For Moore, he just completed the jump from being a player who averaged 7.7 minutes a game over his first two seasons to one who averaged 11.7 points and 10.9 rebounds in 28.1 minutes in ACC games last season.

At 7-foot-1, his size will be intriguing to NBA teams. But he doesn’t stand out in any area yet. He can’t dominate physically inside, and he’s not quick enough to guard on the perimeter. He also can’t bring any outside shooting yet. The biggest strike against him remains his conditioning. While he certainly was better this season, he clearly wore down after long stretches of play.

So if Crawford and Moore return to school, they’ll combine with a talented young group and give the Deacons a good chance to improve. But what if they don’t?

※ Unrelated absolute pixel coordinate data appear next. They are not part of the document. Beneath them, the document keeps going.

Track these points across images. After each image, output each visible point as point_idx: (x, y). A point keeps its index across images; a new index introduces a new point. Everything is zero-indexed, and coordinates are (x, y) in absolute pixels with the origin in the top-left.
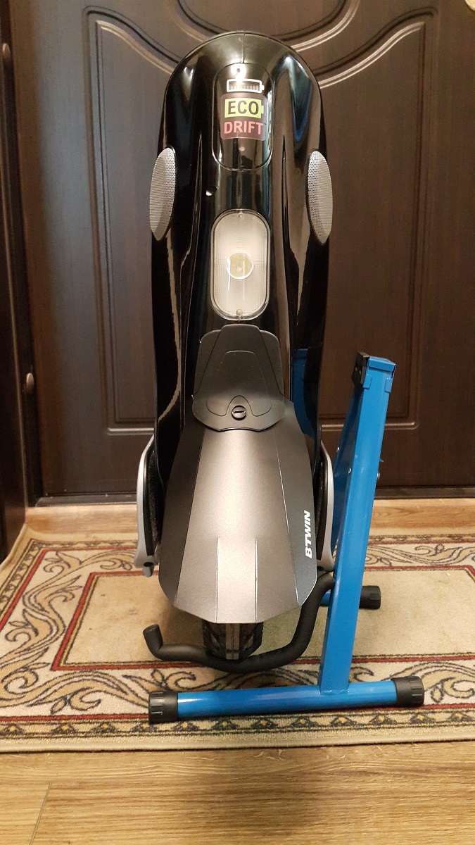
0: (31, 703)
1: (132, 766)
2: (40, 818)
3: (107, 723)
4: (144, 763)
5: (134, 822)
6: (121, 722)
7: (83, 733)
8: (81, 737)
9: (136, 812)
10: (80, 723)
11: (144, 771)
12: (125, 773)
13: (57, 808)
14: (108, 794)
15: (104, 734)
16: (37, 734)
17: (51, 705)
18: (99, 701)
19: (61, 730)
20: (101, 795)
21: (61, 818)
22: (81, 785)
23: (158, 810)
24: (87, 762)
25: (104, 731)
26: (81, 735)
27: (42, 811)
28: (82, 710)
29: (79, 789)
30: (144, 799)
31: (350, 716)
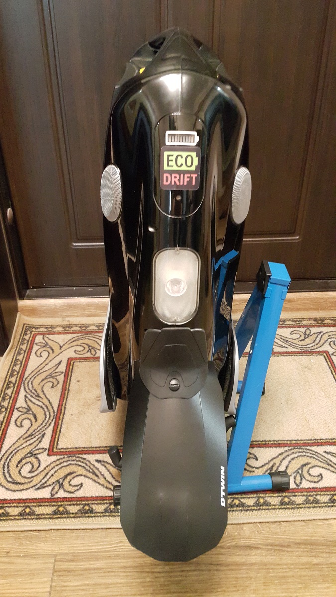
0: (37, 486)
1: (106, 541)
2: (51, 586)
3: (88, 505)
4: (112, 539)
5: (109, 589)
6: (97, 504)
7: (73, 514)
8: (72, 518)
9: (109, 581)
10: (70, 505)
11: (113, 546)
12: (101, 547)
13: (61, 578)
14: (92, 566)
15: (86, 515)
16: (43, 515)
17: (51, 488)
18: (81, 485)
19: (59, 511)
20: (87, 566)
21: (64, 586)
22: (75, 558)
23: (123, 579)
24: (77, 537)
25: (86, 513)
26: (72, 516)
27: (52, 580)
28: (71, 492)
29: (73, 561)
30: (114, 570)
31: (242, 498)
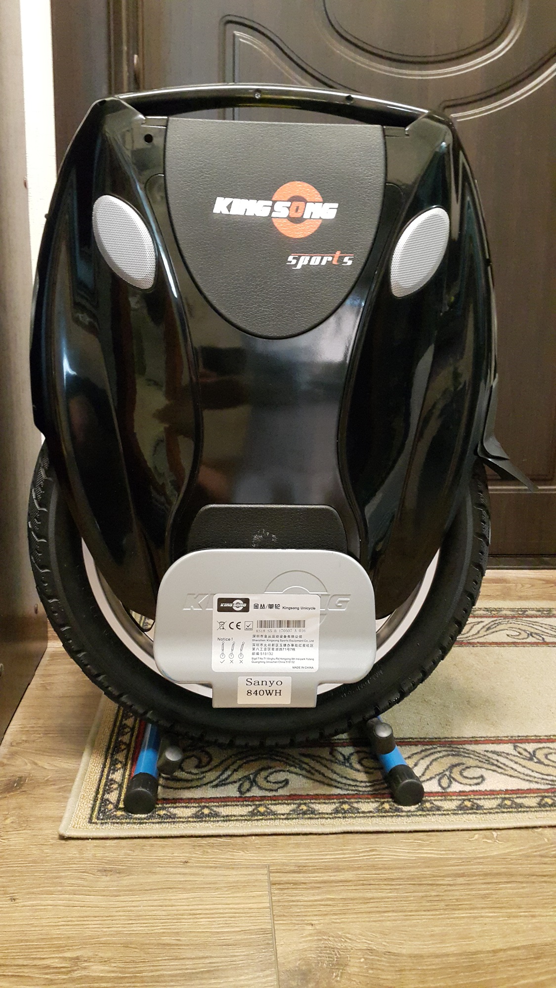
0: (214, 783)
1: (347, 850)
2: (272, 901)
3: (305, 804)
4: (358, 847)
5: (370, 905)
6: (319, 803)
7: (283, 814)
8: (283, 819)
9: (369, 895)
10: (275, 804)
11: (361, 855)
12: (342, 856)
13: (285, 891)
14: (332, 878)
15: (306, 816)
16: (235, 816)
17: (237, 785)
18: (286, 782)
19: (259, 811)
20: (326, 878)
21: (293, 901)
22: (300, 869)
23: (390, 892)
24: (298, 845)
25: (304, 813)
26: (282, 817)
27: (271, 894)
28: (271, 790)
29: (299, 872)
30: (372, 882)
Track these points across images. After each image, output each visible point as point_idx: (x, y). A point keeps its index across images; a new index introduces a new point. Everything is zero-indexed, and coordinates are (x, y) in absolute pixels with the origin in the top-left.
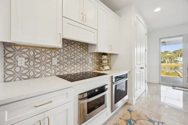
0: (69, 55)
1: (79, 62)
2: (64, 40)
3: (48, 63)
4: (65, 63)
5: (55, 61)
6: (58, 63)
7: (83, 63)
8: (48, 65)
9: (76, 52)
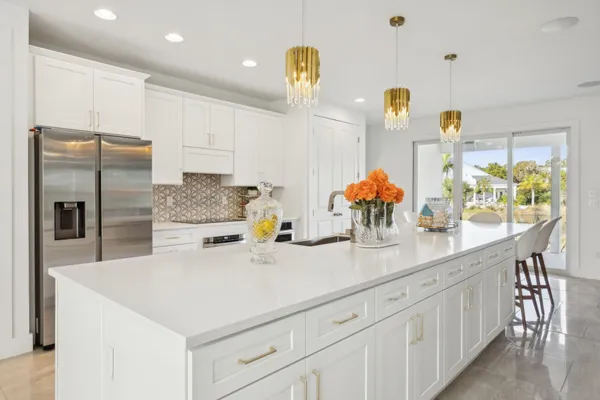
0: (189, 192)
1: (204, 203)
2: (185, 174)
3: (162, 204)
4: (184, 203)
5: (170, 201)
6: (174, 204)
7: (211, 205)
8: (162, 207)
9: (199, 186)
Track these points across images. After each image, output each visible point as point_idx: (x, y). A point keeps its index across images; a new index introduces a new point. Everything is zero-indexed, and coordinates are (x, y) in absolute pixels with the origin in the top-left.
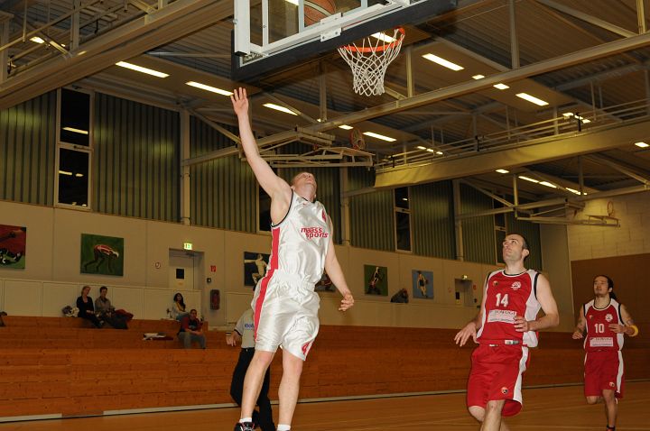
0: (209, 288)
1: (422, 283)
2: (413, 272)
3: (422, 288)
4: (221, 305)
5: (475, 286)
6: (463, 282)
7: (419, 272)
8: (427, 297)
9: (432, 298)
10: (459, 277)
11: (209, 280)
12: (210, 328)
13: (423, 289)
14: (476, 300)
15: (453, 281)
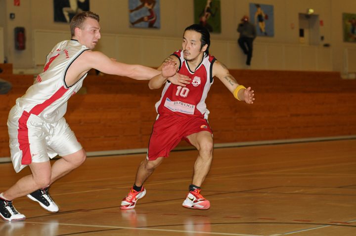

First, it would seem to be more of a statement about Manning and the program. Either move would be risky, meaning the player is choosing to leave a more secure situation where they can grow for one that offers no guarantees. That would continue the swirl of questions about the culture around the program.

On the court, Moore actually would be the biggest loss because the Deacons have almost no size. Olivier Sarr would be the only experienced scholarship big man, along with preferred walk-on Sunday Okeke and recruit Christian Lorng, who doesn’t project to make an immediate impact.

While Crawford’s talent would certainly be missed, the Deacons have plenty of guards and wing players. The biggest losses would likely be his outside shooting (especially considering the loss of Woods) and his experience.

Crawford also might be easier to replace with a graduate transfer, as guards are much more commonplace than big men.